While such a strategy almost uses Clearwire as a form of extortion against SoftBank's takeover of Sprint, few on Wall Street appear alarmed by the tactics.

The Hedge Fund Shakedown

Predictably, hedge fund investors who speculated in Clearwire's shares at levels around $1 are cheering Dish's efforts to bolster the price of the cash strapped company. Dish's newest tender for Clearwire is $4.40 a share, or a total enterprise value of over $10 billion.

Crest Financial said earlier this week minority shareholders should support Dish's superior offer. Mount Kellet Management, another large minority Clearwire shareholder, also opposes Sprint's proposed $3.40 buyout of the company's remaining shares.

In fact, investors like Crest have lobbied for the Federal Communications Commission to deny SoftBank and Sprint's merger so minority Clearwire shareholders can get a better deal.

Crest reported a near 8% stake in Clearwire shares in June 2012 when shares were about $1, meaning the fund would likely triple its money in Sprint's offer. It also has a history with Cleawire that stretches back to 2004, when the company was privately-held.

Mount Kellett, similarly, has been a buyer of Clearwire's stock at bargain basement prices and has already more than doubled its money on the company's shares. Neither Crest or Mount Kellett appear to be Sprint shareholders

Championing the interests of investors like Crest and Mount Kellett, appeased by Dish's efforts to boost Clearwire's price, could come at a big cost to the ordinary U.S. wireless user.

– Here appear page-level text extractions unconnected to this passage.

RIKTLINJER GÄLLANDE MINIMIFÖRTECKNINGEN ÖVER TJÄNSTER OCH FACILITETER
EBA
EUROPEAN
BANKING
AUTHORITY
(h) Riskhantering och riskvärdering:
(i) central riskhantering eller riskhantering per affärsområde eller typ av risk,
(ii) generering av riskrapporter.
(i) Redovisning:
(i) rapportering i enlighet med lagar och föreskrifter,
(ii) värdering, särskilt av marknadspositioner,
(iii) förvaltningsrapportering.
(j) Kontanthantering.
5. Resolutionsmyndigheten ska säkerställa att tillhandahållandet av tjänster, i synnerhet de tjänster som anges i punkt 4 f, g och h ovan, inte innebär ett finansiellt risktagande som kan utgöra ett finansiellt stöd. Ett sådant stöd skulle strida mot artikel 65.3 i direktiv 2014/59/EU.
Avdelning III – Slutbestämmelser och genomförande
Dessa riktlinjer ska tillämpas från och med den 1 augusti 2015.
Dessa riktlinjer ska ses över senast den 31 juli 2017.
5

At worst, Dish's agitation of Clearwire could cause SoftBank to abandon its merger efforts with Sprint, which would pump over $8 billion in new capital to the company and help it complete a multi-year 4G service rollout called Network Vision.

Similar dynamics played out when hedge fund Paulson & Co. opposed MetroPCS's merger with T-Mobile on grounds that the deals shortchanged investors.

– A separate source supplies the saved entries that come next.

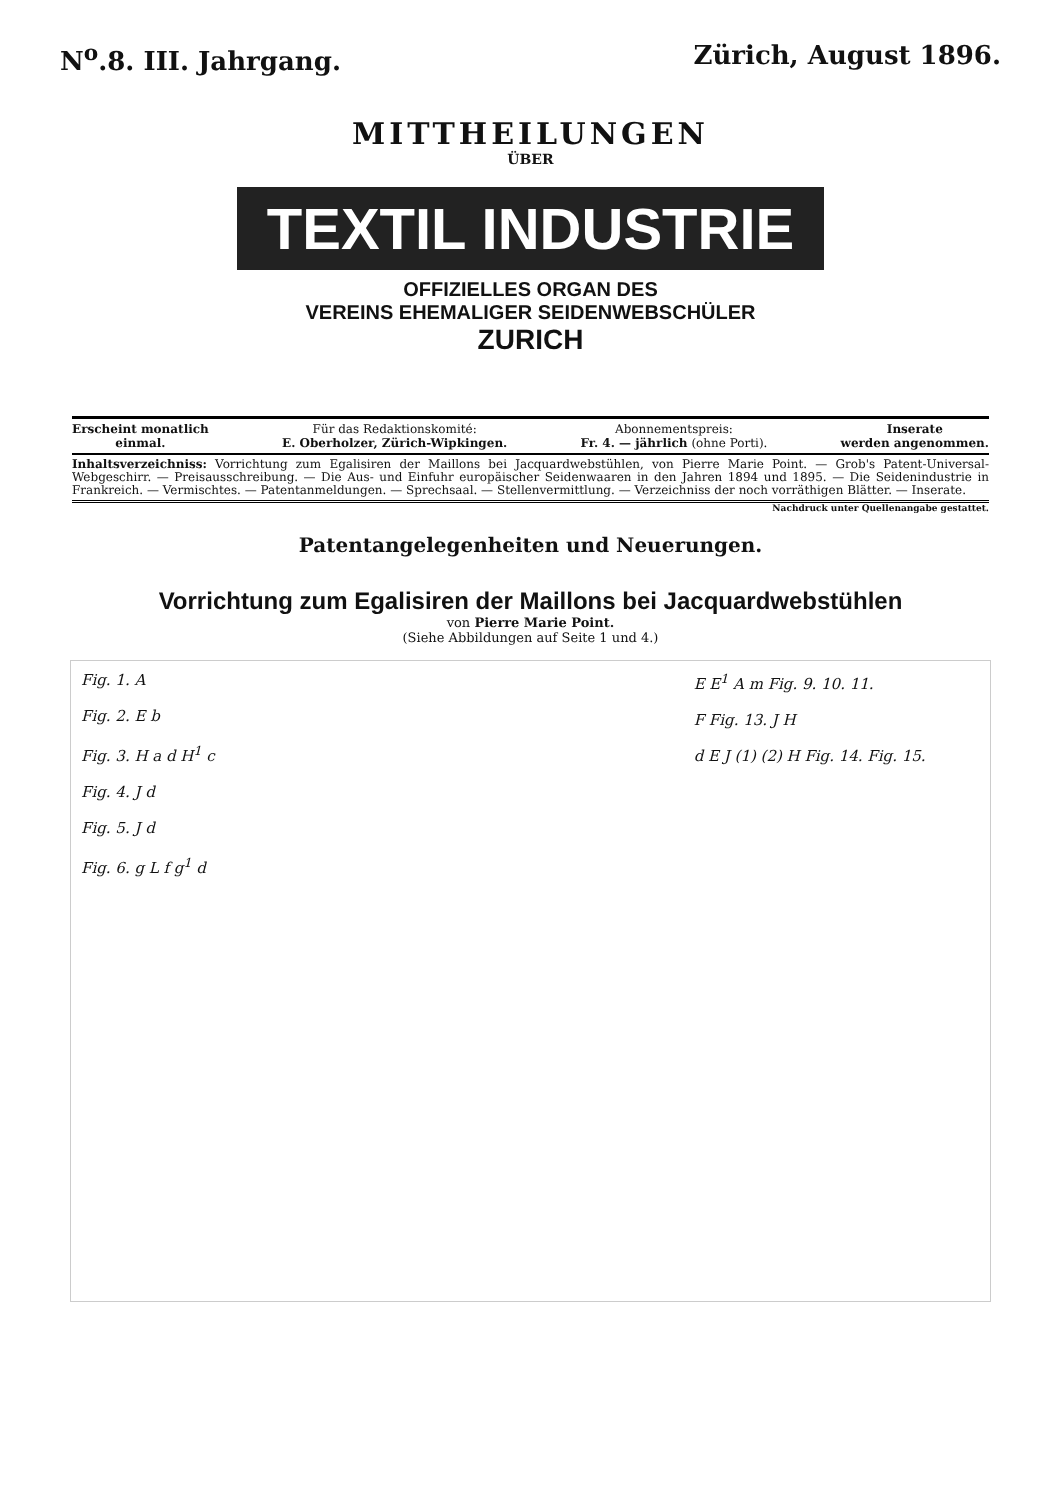N<sup>o</sup>.8. III. Jahrgang. Zürich, August 1896.
MITTHEILUNGEN
ÜBER
TEXTIL INDUSTRIE
OFFIZIELLES ORGAN DES
VEREINS EHEMALIGER SEIDENWEBSCHÜLER
ZURICH
Erscheint monatlich
einmal.
Für das Redaktionskomité:
E. Oberholzer, Zürich-Wipkingen.
Abonnementspreis:
Fr. 4. — jährlich (ohne Porti).
Inserate
werden angenommen.
Inhaltsverzeichniss: Vorrichtung zum Egalisiren der Maillons bei Jacquardwebstühlen, von Pierre Marie Point. — Grob's Patent-Universal-Webgeschirr. — Preisausschreibung. — Die Aus- und Einfuhr europäischer Seidenwaaren in den Jahren 1894 und 1895. — Die Seidenindustrie in Frankreich. — Vermischtes. — Patentanmeldungen. — Sprechsaal. — Stellenvermittlung. — Verzeichniss der noch vorräthigen Blätter. — Inserate.
Nachdruck unter Quellenangabe gestattet.
Patentangelegenheiten und Neuerungen.
Vorrichtung zum Egalisiren der Maillons bei Jacquardwebstühlen
von Pierre Marie Point.
(Siehe Abbildungen auf Seite 1 und 4.)
Fig. 1. A
Fig. 2. E b
Fig. 3. H a d H<sup>1</sup> c
Fig. 4. J d
Fig. 5. J d
Fig. 6. g L f g<sup>1</sup> d
E E<sup>1</sup> A m Fig. 9. 10. 11.
F Fig. 13. J H
d E J (1) (2) H Fig. 14. Fig. 15.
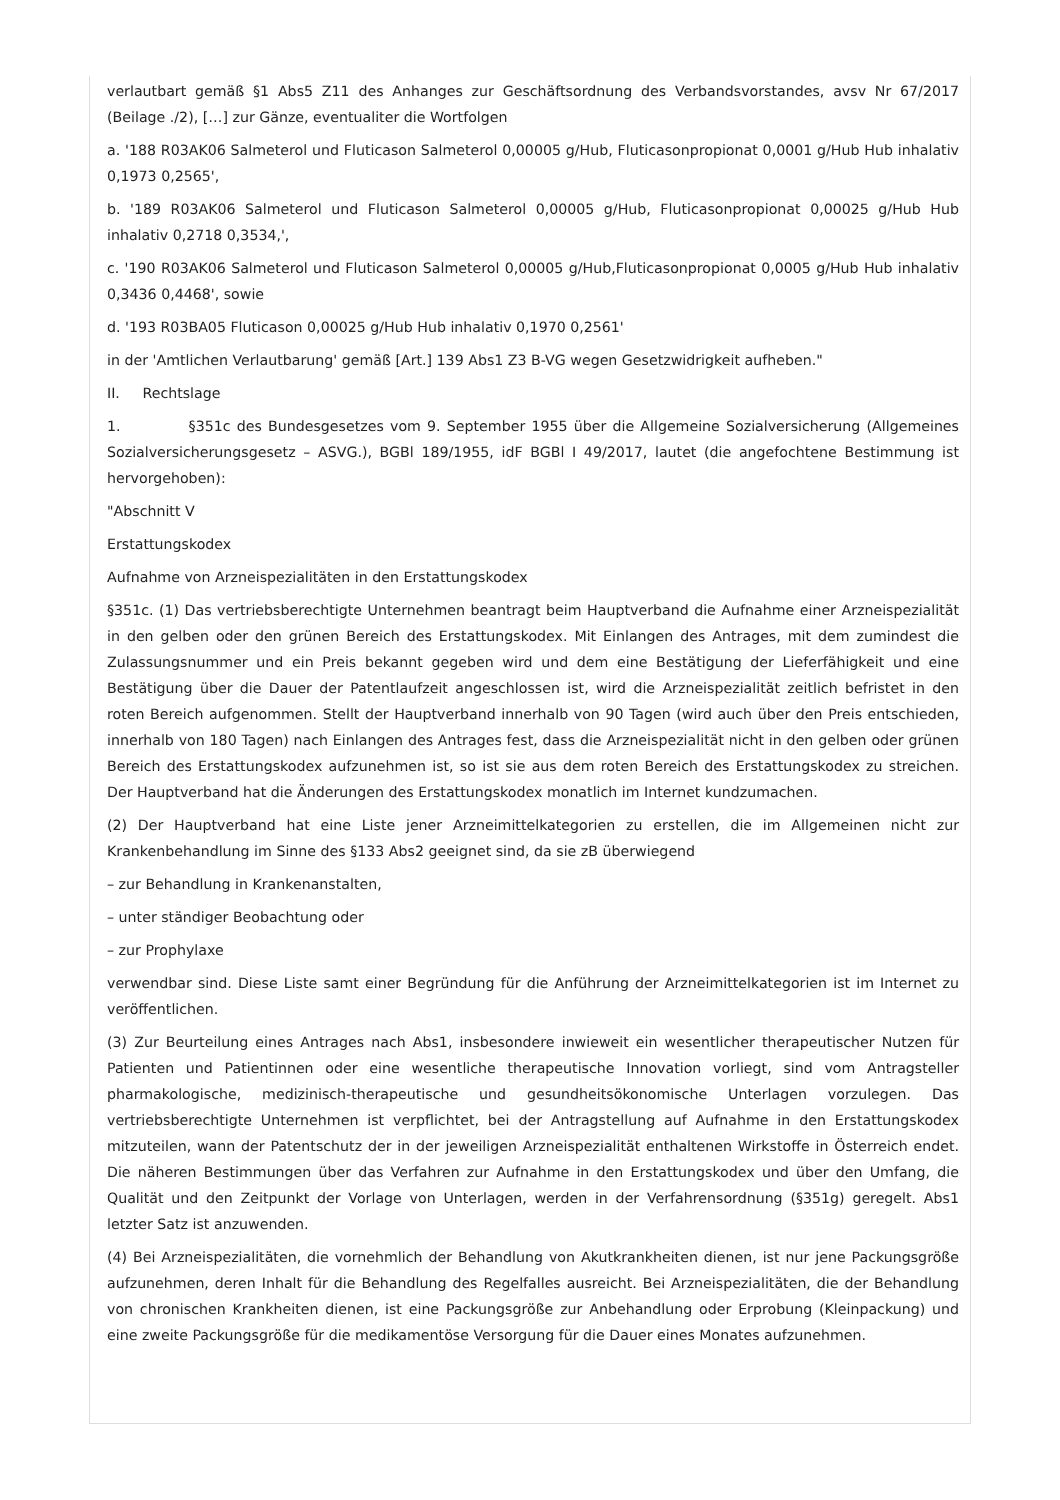verlautbart gemäß §1 Abs5 Z11 des Anhanges zur Geschäftsordnung des Verbandsvorstandes, avsv Nr 67/2017 (Beilage ./2), […] zur Gänze, eventualiter die Wortfolgen
a. '188 R03AK06 Salmeterol und Fluticason Salmeterol 0,00005 g/Hub, Fluticasonpropionat 0,0001 g/Hub Hub inhalativ 0,1973 0,2565',
b. '189 R03AK06 Salmeterol und Fluticason Salmeterol 0,00005 g/Hub, Fluticasonpropionat 0,00025 g/Hub Hub inhalativ 0,2718 0,3534,',
c. '190 R03AK06 Salmeterol und Fluticason Salmeterol 0,00005 g/Hub,Fluticasonpropionat 0,0005 g/Hub Hub inhalativ 0,3436 0,4468', sowie
d. '193 R03BA05 Fluticason 0,00025 g/Hub Hub inhalativ 0,1970 0,2561'
in der 'Amtlichen Verlautbarung' gemäß [Art.] 139 Abs1 Z3 B-VG wegen Gesetzwidrigkeit aufheben."
II. Rechtslage
1. §351c des Bundesgesetzes vom 9. September 1955 über die Allgemeine Sozialversicherung (Allgemeines Sozialversicherungsgesetz – ASVG.), BGBl 189/1955, idF BGBl I 49/2017, lautet (die angefochtene Bestimmung ist hervorgehoben):
"Abschnitt V
Erstattungskodex
Aufnahme von Arzneispezialitäten in den Erstattungskodex
§351c. (1) Das vertriebsberechtigte Unternehmen beantragt beim Hauptverband die Aufnahme einer Arzneispezialität in den gelben oder den grünen Bereich des Erstattungskodex. Mit Einlangen des Antrages, mit dem zumindest die Zulassungsnummer und ein Preis bekannt gegeben wird und dem eine Bestätigung der Lieferfähigkeit und eine Bestätigung über die Dauer der Patentlaufzeit angeschlossen ist, wird die Arzneispezialität zeitlich befristet in den roten Bereich aufgenommen. Stellt der Hauptverband innerhalb von 90 Tagen (wird auch über den Preis entschieden, innerhalb von 180 Tagen) nach Einlangen des Antrages fest, dass die Arzneispezialität nicht in den gelben oder grünen Bereich des Erstattungskodex aufzunehmen ist, so ist sie aus dem roten Bereich des Erstattungskodex zu streichen. Der Hauptverband hat die Änderungen des Erstattungskodex monatlich im Internet kundzumachen.
(2) Der Hauptverband hat eine Liste jener Arzneimittelkategorien zu erstellen, die im Allgemeinen nicht zur Krankenbehandlung im Sinne des §133 Abs2 geeignet sind, da sie zB überwiegend
– zur Behandlung in Krankenanstalten,
– unter ständiger Beobachtung oder
– zur Prophylaxe
verwendbar sind. Diese Liste samt einer Begründung für die Anführung der Arzneimittelkategorien ist im Internet zu veröffentlichen.
(3) Zur Beurteilung eines Antrages nach Abs1, insbesondere inwieweit ein wesentlicher therapeutischer Nutzen für Patienten und Patientinnen oder eine wesentliche therapeutische Innovation vorliegt, sind vom Antragsteller pharmakologische, medizinisch-therapeutische und gesundheitsökonomische Unterlagen vorzulegen. Das vertriebsberechtigte Unternehmen ist verpflichtet, bei der Antragstellung auf Aufnahme in den Erstattungskodex mitzuteilen, wann der Patentschutz der in der jeweiligen Arzneispezialität enthaltenen Wirkstoffe in Österreich endet. Die näheren Bestimmungen über das Verfahren zur Aufnahme in den Erstattungskodex und über den Umfang, die Qualität und den Zeitpunkt der Vorlage von Unterlagen, werden in der Verfahrensordnung (§351g) geregelt. Abs1 letzter Satz ist anzuwenden.
(4) Bei Arzneispezialitäten, die vornehmlich der Behandlung von Akutkrankheiten dienen, ist nur jene Packungsgröße aufzunehmen, deren Inhalt für die Behandlung des Regelfalles ausreicht. Bei Arzneispezialitäten, die der Behandlung von chronischen Krankheiten dienen, ist eine Packungsgröße zur Anbehandlung oder Erprobung (Kleinpackung) und eine zweite Packungsgröße für die medikamentöse Versorgung für die Dauer eines Monates aufzunehmen.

While Paulson & Co.'s objections put the merger at significant risk of collapsing and spurred a word fight between it and T-Mobile CEO John Legere, the fund was able to negotiate a better deal for shareholders that lowered overall leverage levels and interest costs of the merged entity.

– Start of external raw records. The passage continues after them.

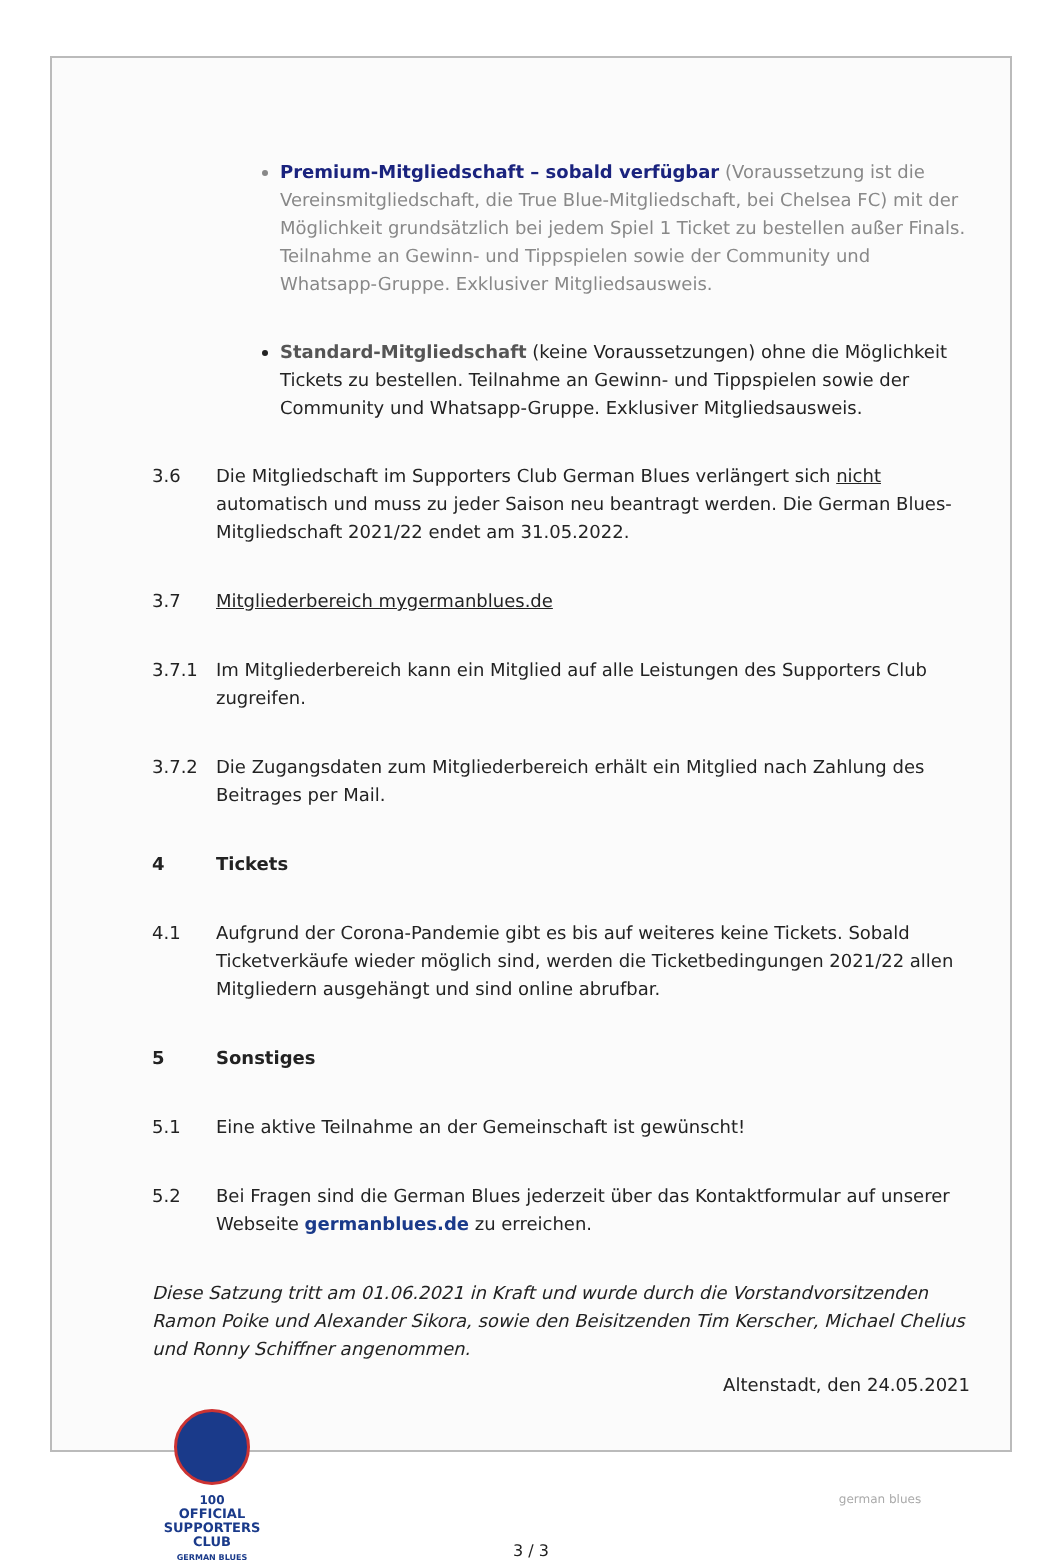Premium-Mitgliedschaft – sobald verfügbar (Voraussetzung ist die Vereinsmitgliedschaft, die True Blue-Mitgliedschaft, bei Chelsea FC) mit der Möglichkeit grundsätzlich bei jedem Spiel 1 Ticket zu bestellen außer Finals. Teilnahme an Gewinn- und Tippspielen sowie der Community und Whatsapp-Gruppe. Exklusiver Mitgliedsausweis.
Standard-Mitgliedschaft (keine Voraussetzungen) ohne die Möglichkeit Tickets zu bestellen. Teilnahme an Gewinn- und Tippspielen sowie der Community und Whatsapp-Gruppe. Exklusiver Mitgliedsausweis.
3.6 Die Mitgliedschaft im Supporters Club German Blues verlängert sich nicht automatisch und muss zu jeder Saison neu beantragt werden. Die German Blues-Mitgliedschaft 2021/22 endet am 31.05.2022.
3.7 Mitgliederbereich mygermanblues.de
3.7.1 Im Mitgliederbereich kann ein Mitglied auf alle Leistungen des Supporters Club zugreifen.
3.7.2 Die Zugangsdaten zum Mitgliederbereich erhält ein Mitglied nach Zahlung des Beitrages per Mail.
4 Tickets
4.1 Aufgrund der Corona-Pandemie gibt es bis auf weiteres keine Tickets. Sobald Ticketverkäufe wieder möglich sind, werden die Ticketbedingungen 2021/22 allen Mitgliedern ausgehängt und sind online abrufbar.
5 Sonstiges
5.1 Eine aktive Teilnahme an der Gemeinschaft ist gewünscht!
5.2 Bei Fragen sind die German Blues jederzeit über das Kontaktformular auf unserer Webseite germanblues.de zu erreichen.
Diese Satzung tritt am 01.06.2021 in Kraft und wurde durch die Vorstandvorsitzenden Ramon Poike und Alexander Sikora, sowie den Beisitzenden Tim Kerscher, Michael Chelius und Ronny Schiffner angenommen.
Altenstadt, den 24.05.2021
100
OFFICIAL
SUPPORTERS CLUB
GERMAN BLUES
3 / 3
german blues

Paulson & Co. and other hedge fund investors could play a positive role in the takeover of Sprint. Currently, Paulson and Omega Advisors are significant Sprint shareholders and have both said on dollars and cents terms Dish's proposal is superior to SoftBank's offer. However, they are yet to fully support a deal.

Both funds may end up using Dish's entrance into the Sprint takeover fray to negotiate a better deal from SoftBank.

As with Crest Financial and Mount Kellett's stakes in Clearwire, both Paulson & Co. and Omega Advisors have been particularly canny in investing in Sprint shares at bargain basement prices. Driving ever higher share prices on consolidation efforts, though, would likely lead to more leverage and less cash for the handset subsidies, network spending and data pricing discounts needed to win back subscribers.

Dropping the Wireless Consumer's Call

U.S. consumers already have experience with highly levered, capital scare wireless industry competitors to AT&T and Verizon.

No matter the discounts offered by Sprint, T-Mobile and MetroPCS as independent wireless providers, consumers have regularly fled the networks when adopting smartphones, favoring higher priced but better data service offered by AT&T and Verizon.

Ultimately, SoftBank's deal for Sprint and Sprint's deal for Clearwire give consumers the best chance at price competitive nationwide smartphone service.

T-Mobile's acquisition of MetroPCS and its aggressive pricing plans also indicate a resurgence of competition in the industry, after many feared an eventual duopoly of AT&T and Verizon.

As Dish's chairman Charlie Ergen tries to thwart consolidation efforts to utilize the spectrum he's acquired in bankruptcy auctions and hedge funds push for rising takeover prices, risks have fallen onto the U.S. wireless consumer.

Charlie Ergen deserves every opportunity to put the billions he's spent on wireless spectrum to use and hedge fund investors deserve value for their well-timed investments, however, the incentive structure of Wall Street has turned wireless consolidation decidedly against the ordinary consumer in recent weeks.